Sunday, April 09, 2006

Pizzeria Kamikaze and the Gospel According to Judas

The coming of Palm Sunday helped me make a couple connections. The first piece was picking up Pizzeria Kamikaze at Rocketship. It’s an Israeli comic, done gorgeous in silver and black, about several characters who killed themselves and exist in an afterlife (what’s the Hebrew word for purgatory?) much like their former lives, except the characters keep the wounds and disfigurement from their offing. The continuity of the afterlife with their former lives is reminiscent of Will Self’s story The North London Book of the Dead.

There are two particularly poignant episodes. The first, the two main characters (who are Israeli) enter a bar full of Arabs, the bar tender having been a suicide bomber. The exchange offers leveling perspective of the Palestinian conflict.

The second episode features Joshua, who had first offed himself in a sacrificial suicide. Even if you didn’t know that Joshua and Jesus are the same Hebrew name, the connection is clear. The short of it is J kills himself a second time, plunging him to a place with more despair with other second suicides.

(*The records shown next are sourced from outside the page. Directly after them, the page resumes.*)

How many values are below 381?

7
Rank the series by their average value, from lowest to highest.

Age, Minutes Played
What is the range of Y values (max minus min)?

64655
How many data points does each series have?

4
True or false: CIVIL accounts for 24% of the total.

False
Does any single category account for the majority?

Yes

I only now thought about Stephen Adly Guirgis’ The Last Days of Judas Iscariot, and Jose Saramago’s The Gospel According to Jesus Christ, both of which offer intriguing perspectives on the Passion, great “truth” telling from the devil (dare I say devil’s advocate?), and suggest that damnation under an omniscient, omnipotent god is suspect. As one might guess, the real link in all is this is the announcement of the Coptic manuscript of the Gospel of Judas this past week.

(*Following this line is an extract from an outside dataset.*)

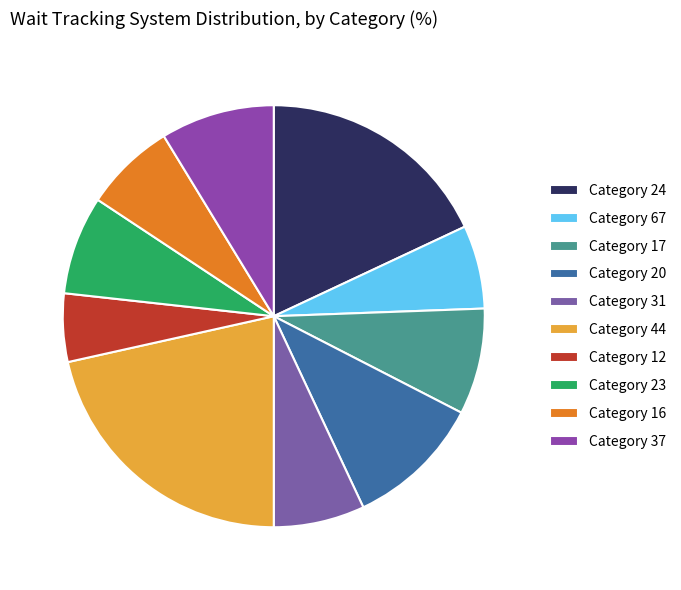

How many slices are in this pie chart?

10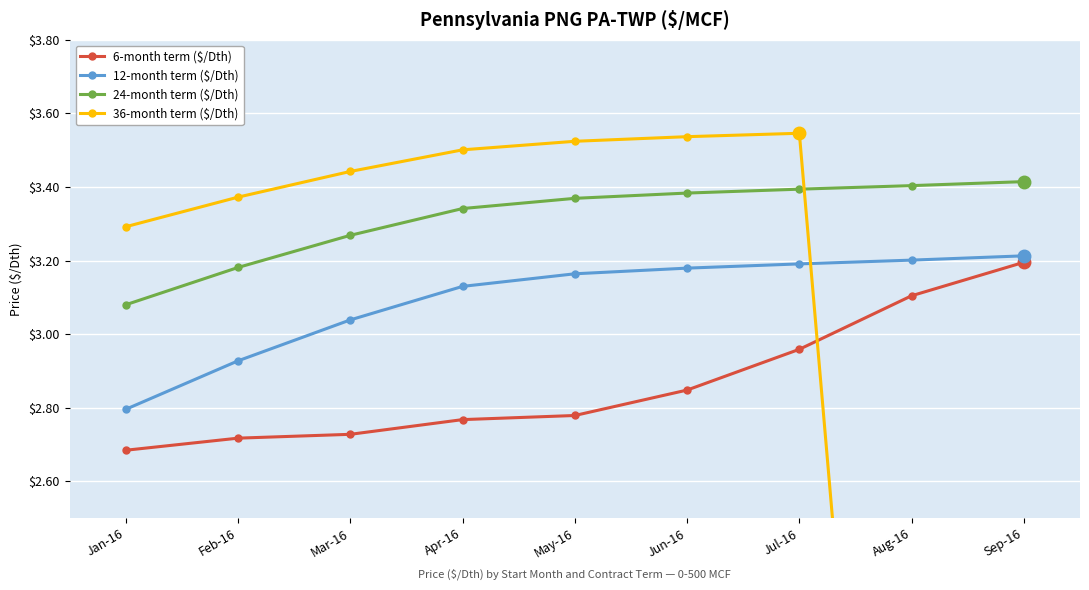

What is the difference between the highest and lowest values at Feb-16?

0.7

In PK’s absence of a Judas, there is no distinction between suicide and self-sacrifice, there is only premeditated death (with the expectation of resurrection in this case). The newly revealed gospel argues that Judas was only disciple who understood that Jesus must die to conquer sin. Still Judas’ cardinal sin lingers not as treachery, but as despair in the act of suicide, and as argued by Guirgis, the despair of mortal incapable of knowing the future.
In contrast, Jesus, as God incarnate, knows all. Saramago imagines, not just of resurrection, but of Christian persecution at the hands of Romans, of slaughters in the name of Christ in crusades, inquisitions, colonization, and the holocaust.

Thus, the cause of Christianity has many sacrifices, but Jesus was the only one who could rise again. One can read it as a blessing or a curse.

In other Messiah related news, if Elijah knows what's good for him, he'll show up Wednesday at J&M's for the most excellent charoset, not to mention company, ever.


Blogger Brian J said...

Thanks for reminding me that PK is out. I have bits and pieces of it in the brothers' single issues of Bipolar, but haven't seen it as a whole work yet. None of my local stores actually have it, so I'm going to go ahead and special order it. I'm assuming you give it thumbs up.

Thanks for the good observations, and the nob to other readings, as well.

Wednesday, 19 April, 2006  
Blogger Sam Teigen said...

Well, a conditional thumbs up. I was annoyed by the typos in the copy, and the visual consistancy didn't seem so consistant. Nonetheless, the silver (there's my judas) ink is so slick, it bought me off.

Thursday, 20 April, 2006  
Blogger Brian J said...

Ack, the typos drove me crazy in the single issues I had picked up (in the $.25 box, no less). It's always disappointing when they don't make those corrections when preparing the trade. The library has it on order and I put a hold on it. I'll start there.